Alright, here we go on the climate front. After nearly a year of secretive discussions, Sens. Barbara Boxer (D-CA) and John Kerry (D-MA) will release global warming legislation Wednesday intended as a “starting point” for Senate negotiations that they hope will lead to an eventual conference with the House. That’s good. Congress needs to get back to work on climate. But more than that, it needs a good serious public deliberation that gets straight on what really matters in a bill.
So let’s go over this again, then, and repeat our frequent watchwords: To produce a useful and valuable climate bill, the Senate needs, yes, to set a price on carbon through a cap-and-trade system but also to greatly increase the flow of revenue to research on low-carbon technologies.
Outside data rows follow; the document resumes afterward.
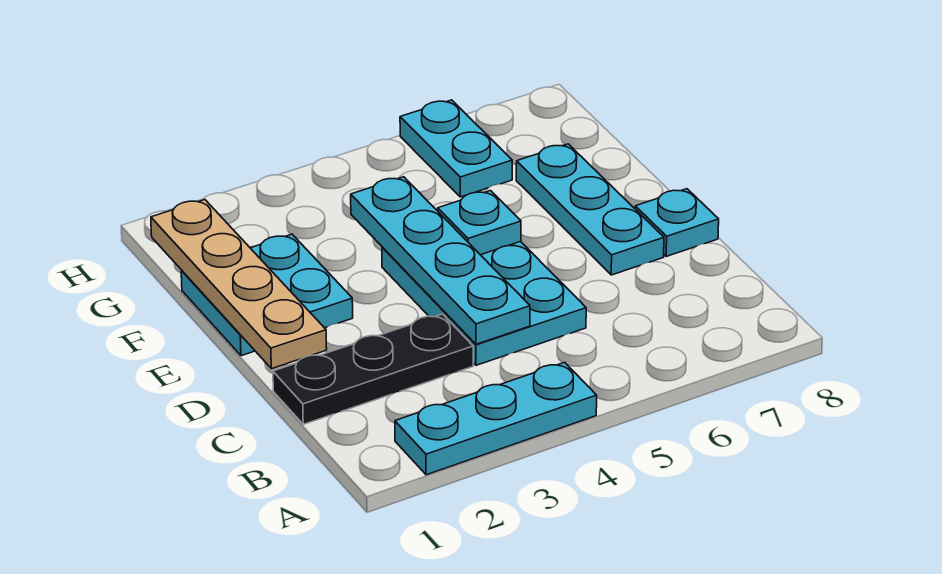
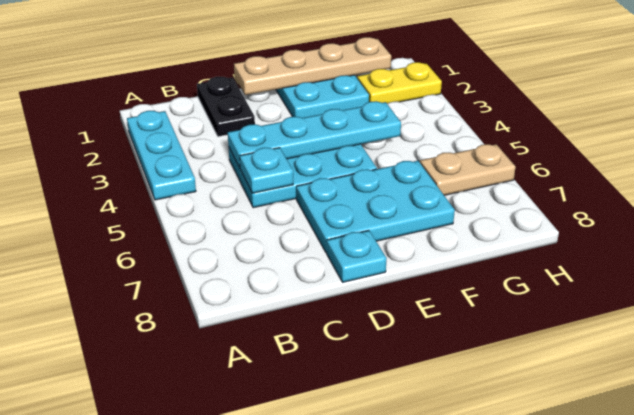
black 1x3 plate [273,314,473,424] -> black 1x2 plate [197,77,255,137]
cyan 1x3 plate [516,144,664,275] -> cyan 2x3 plate [296,161,455,253]
cyan 1x1 plate [438,191,521,255] -> cyan 1x1 plate moved to [240,148,293,193]
none -> yellow 1x2 plate [357,62,442,103]
cyan 1x2 plate [400,100,512,197] -> tan 1x2 plate [420,144,516,195]

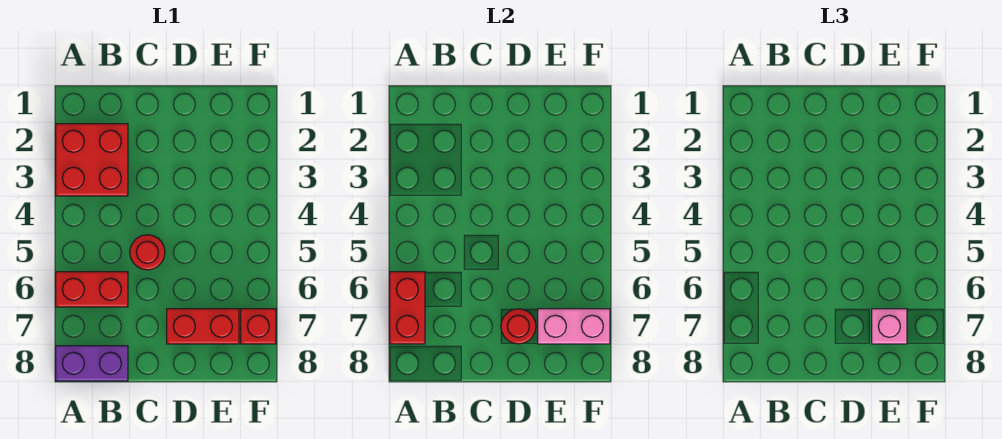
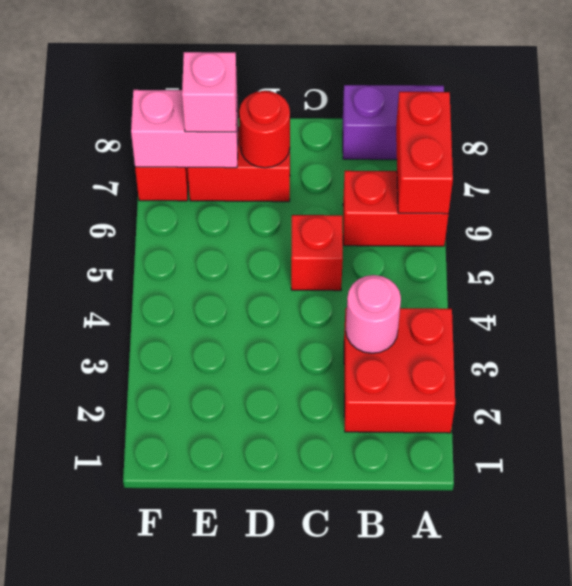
none -> pink 1x1 round brick [346,275,401,353]
red 1x1 round brick [130,235,165,270] -> red 1x1 brick [291,215,343,291]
Price signals (sent through a carbon tax or cap-and-trade system) are necessary to get industry and consumers to invest in the deployment of existing carbon-neutral or low-carbon technologies in the near term. This is the so-called “low-hanging fruit” that Energy Secretary Steven Chu talks about. As detailed in a new National Academy of Sciences (NAS) report, such near-term clean-up runs from replacing incandescent lights and improved building efficiency to improved fuels and motors in the transportation sector to improved energy distribution systems and wider use of solar and wind energy. Accelerated deployment of such technologies could reduce energy use by 15 percent by 2020 relative to a “business-as-usual” reference projection, according to the NAS. And the way to get those gains is through carbon pricing. Such pricing, whether delivered by direct taxes or through a cap-and-trade system such as the Senate will now contemplate, will boost the demand for clean energy and products and place a premium on such solutions all across the private sector.
But pricing can’t do everything. As it happens, we don’t have all the technologies we need to secure the 80-percent greenhouse-gas emissions cuts necessary by mid-century, as the Metro Program argued in a report earlier this year. Instead, radical scientific and technological breakthroughs and their commercialization will be essential. And yet, persistent “market failures” dissuade firms in the energy sector from conducting the R&D needed to secure those breakthroughs since they are frequently unable to capture all of the associated benefits—for example, if other firms are able to quickly copy and profit from the new technology. All of which means that it won’t be enough to simply set a price on carbon and expect the rapid development of the needed next generations of clean technologies. Instead, government support of early-stage R&D will be essential--starting now--to support the more revolutionary reinvention that industry needs but won’t achieve on its own.
All of which points to the fundamental two-part challenge facing the Senate this fall. For the near term especially, lawmakers need to deliver a sound carbon-emissions cap and a cap-and-trade pricing scheme robust enough to get industry and consumers to accelerate the deployment of existing clean technologies. Yet to ensure longer-term progress, the senators also need to channel a significant share of any trading regime’s revenues to early-stage technology innovation and its commercialization. How much is enough? According to that Metro Program paper earlier this year, the nation needs to invest as much as $20 to $30 billion per year on energy R&D alone. By contrast, the House climate bill directs just $9 billion or so to R&D and deployment activities. Assuming the latter figure falls way short of the needed target, let’s figure the Senate needs to dedicate enough percentage points of its cap-and-trade system’s revenue to double or triple the House figure. That’s a heavy lift. But it’s worth it. With such a research and job-creation program in place, the nation and its transitioning metropolitan economies will finally have in place a solid base for achieving the long-term transformation of the U.S. energy system.